▶ _Görev listesi_
**1.** Kaynak metne göre halkın tamamen yoksullaşmasına neyin yol açtığını bir iki cümleyle açıklayın.
**2.** Kaynak metinde, doların sert düşüşünden önce Urfa'da kaç intihar vakası yaşandığı belirtiliyor?
**3.** Dolar kurundaki dalgalanmayı ve halkın yoksullaşmasını anlatan metni, son cümlesinden sonra kaldığı yerden sürdürün.

▶ _Kaynak metin_

================

Tüm bu süreçlerle sadece enflasyon, devalüasyon ve kamu zamları değil, özel sektörün de keyfi zamları ile halk tamamen yoksullaştı. Bağımsız ekonomistler halkın, ortalama üç kat yoksullaştığını yani alım gücünün düştüğü görüşündeler.
Her dalgalanmada zam yağmuru ile devam eden süreç nihayet Kur garantili mevduat formülüyle birkaç gün önceki haline yakın bir seviyeye geldi -ki bu seviye de zaten 3,5 ay önceki kurun yaklaşık bir buçuk katına yakındı- yani hem dolar kuru hem de hayat pahalılığı sorun olarak olduğu gibi duruyor.
Doların sert düşüşü ile halkın duygusal durumu da ilginç tepkilerle ortaya çıkıyordu.
Urfa’ da esnafın aniden sokakta halay çekmesi; ağır bir hüzün barındırıyordu ve kanaatimce bu olayın siyasetçiler değil de sosyologlar ve psikologlar tarafından irdelenmesi gerekiyor.
1-2 günde sert yükselen doların sert düşüşü öncesinde Urfa’ da iki intihar ve iki de çıplak şekilde dolaşma vakası yaşanmış, vatandaşın geldiği yürek burkan durum devam etmekteydi.

================

▶ _Sağlanan veriler_
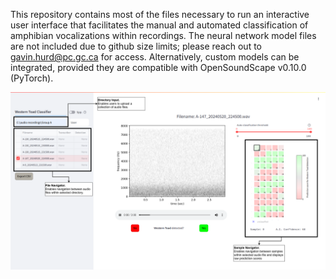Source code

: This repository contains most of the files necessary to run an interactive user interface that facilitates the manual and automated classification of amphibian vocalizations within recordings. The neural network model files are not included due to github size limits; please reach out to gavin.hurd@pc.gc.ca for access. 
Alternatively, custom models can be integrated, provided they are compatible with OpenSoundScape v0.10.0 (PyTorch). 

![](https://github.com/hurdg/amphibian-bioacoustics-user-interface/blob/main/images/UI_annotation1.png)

================

▶ _Madde madde cevaplar_
**1.** Halkı tamamen yoksullaştıran; enflasyon, devalüasyon ve kamu zamlarıyla birlikte özel sektörün keyfi zamlarıdır. Bağımsız ekonomistler halkın ortalama üç kat yoksullaştığı, yani alım gücünün düştüğü görüşündedir.

**2.** İki intihar vakası.

**3.**
Sorun; Doların her yukarı yönde hareketi ile otomatik olarak temel gıda maddeleri, akaryakıt ve diğer ihtiyaç maddelerine yapılan zamların; doların düşüşü ile gerilemediğini, bu konuda yapılan çağrıların da etkili olmaması. Hem esnaf odaları hem Ticaret Bakanı'nın ve genel anlamda halkın bu yöndeki çağrılarının karşılık bulacağı beklenemez, zaten karşılık bulmuyor da. Daha doğrusu bu yöntemle yani işi stokçunun, fırsatçının ve kar hırsı ile hareket eden marketlerin vicdanına, keyfine bırakmakla bir sonuç elde edilemeyeceği bellidir.
Raftaki fiyatların değişmemiş olması; bu konuda yapılan çağrıların etkili olmadığını göstermektedir. Dolar kurunun düşürülmesi beklenmedik olduğundan büyük bir hamle olmasına rağmen halkın pahalılıkla ilgili sorununu çözmeye evrilememiştir.
Bu bağlamda başta büyükşehir olmak üzere tüm belediyelerin ve ilgili kurumların; başta büyük marketler olmak üzere tüm marketlerde ve çarşı pazarda ve tüm tedarik zincirlerinde gerekli fiyat denetlemeleri yapmaları aciliyet arz etmektedir. Sivil inisiyatiflerin ve bizzat halkın da devreye girebileceği denetim mekanizmalarının oluşturulup etkinleştirilmesi neden geciktiriliyor?
Gerekiyorsa -ki gerekiyor- et, süt, yağ, yumurta gibi temel gıda maddeleri ve diğer temel gereksinimlerde on veya yirmi kalem ürünün satış fiyatına üst sınır getirilebilir. Gelişmelere göre güncellenebilir bir uygulama ile bu konuda sürekli bir denetimin acil olarak uygulanması beklenmektedir. Sadece çağrı yapmak ve beklemekle olmayacaktır, harekete geçmek gerekir.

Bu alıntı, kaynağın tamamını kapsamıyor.